**STATED GOAL**
Render every line of the items below as a Markdown table with the columns Row and Line, numbering each row and skipping blank lines. Leave the pictures out of the table.

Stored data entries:
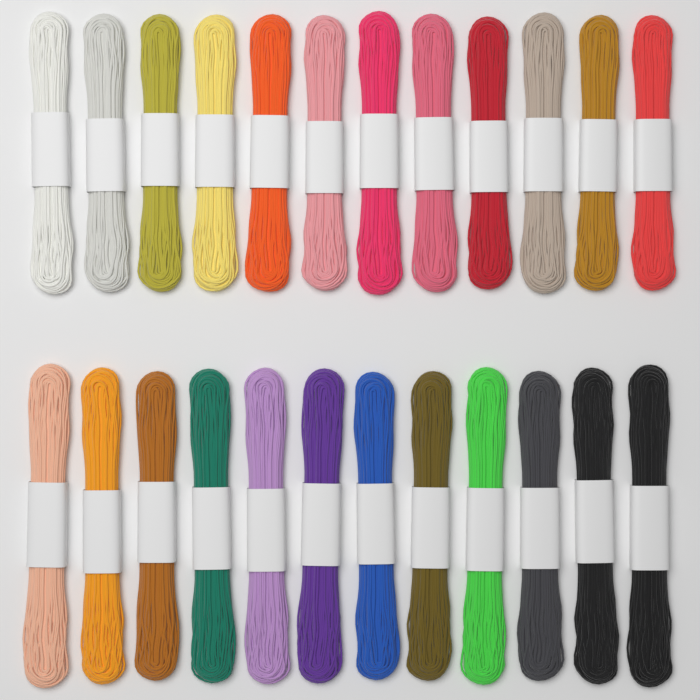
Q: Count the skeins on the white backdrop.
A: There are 24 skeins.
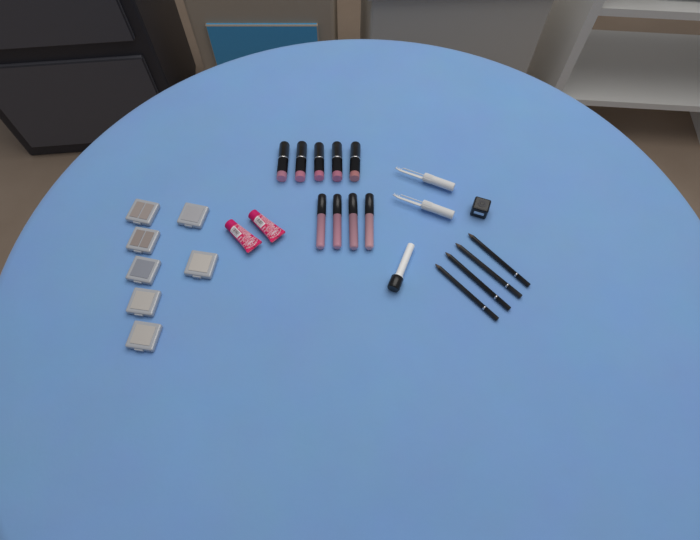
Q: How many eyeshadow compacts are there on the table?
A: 7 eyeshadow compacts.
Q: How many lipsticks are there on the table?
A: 5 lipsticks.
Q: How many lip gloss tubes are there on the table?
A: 4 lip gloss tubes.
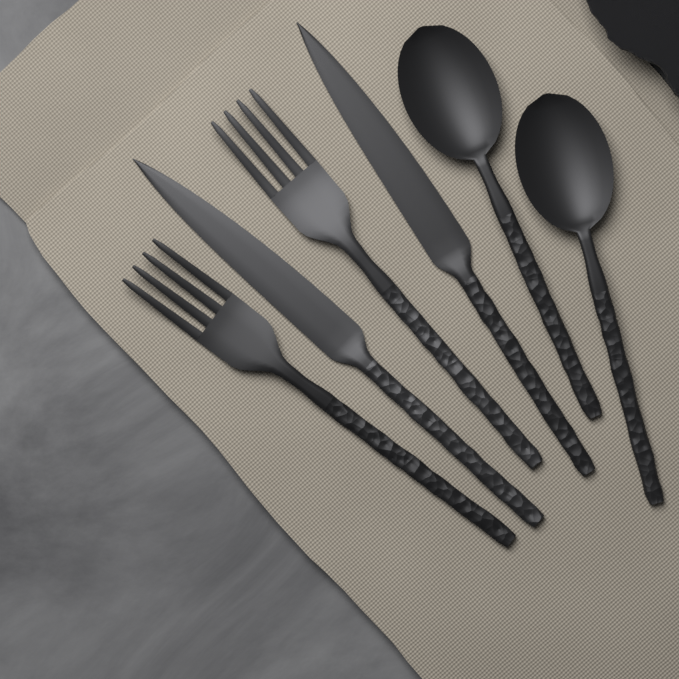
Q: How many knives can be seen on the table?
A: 2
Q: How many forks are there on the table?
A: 2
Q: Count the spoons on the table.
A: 2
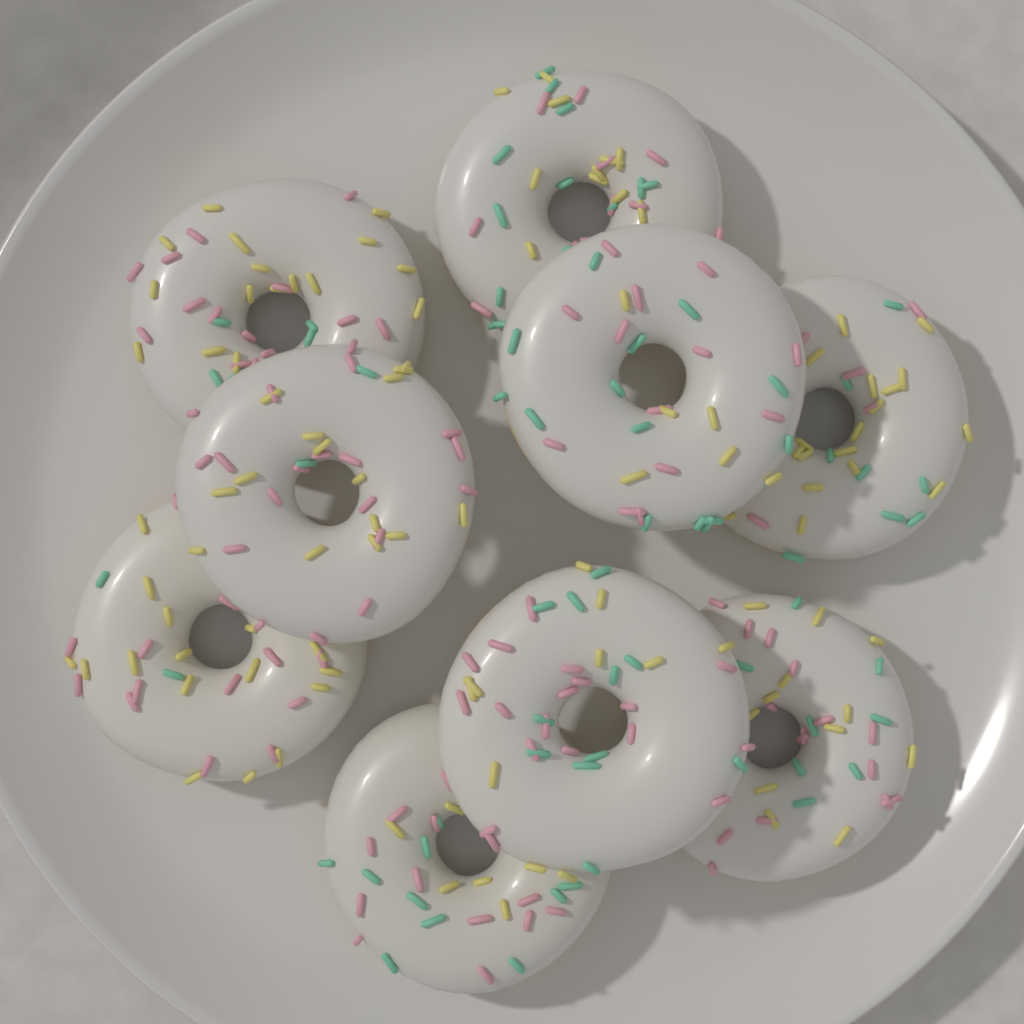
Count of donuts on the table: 9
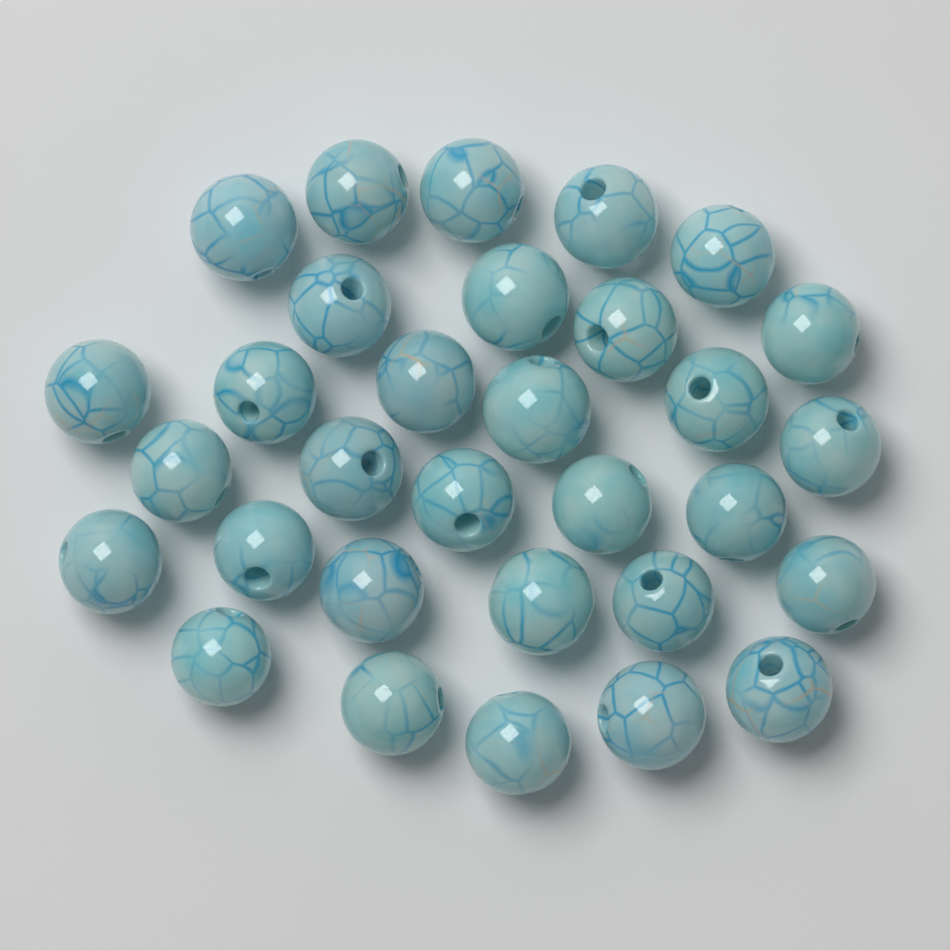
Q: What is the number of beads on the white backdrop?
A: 31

**THE RESPONSE**
| Row | Line |
|---|---|
| 1 | Q: Count the skeins on the white backdrop. |
| 2 | A: There are 24 skeins. |
| 3 | Q: How many eyeshadow compacts are there on the table? |
| 4 | A: 7 eyeshadow compacts. |
| 5 | Q: How many lipsticks are there on the table? |
| 6 | A: 5 lipsticks. |
| 7 | Q: How many lip gloss tubes are there on the table? |
| 8 | A: 4 lip gloss tubes. |
| 9 | Q: How many knives can be seen on the table? |
| 10 | A: 2 |
| 11 | Q: How many forks are there on the table? |
| 12 | A: 2 |
| 13 | Q: Count the spoons on the table. |
| 14 | A: 2 |
| 15 | Count of donuts on the table: 9 |
| 16 | Q: What is the number of beads on the white backdrop? |
| 17 | A: 31 |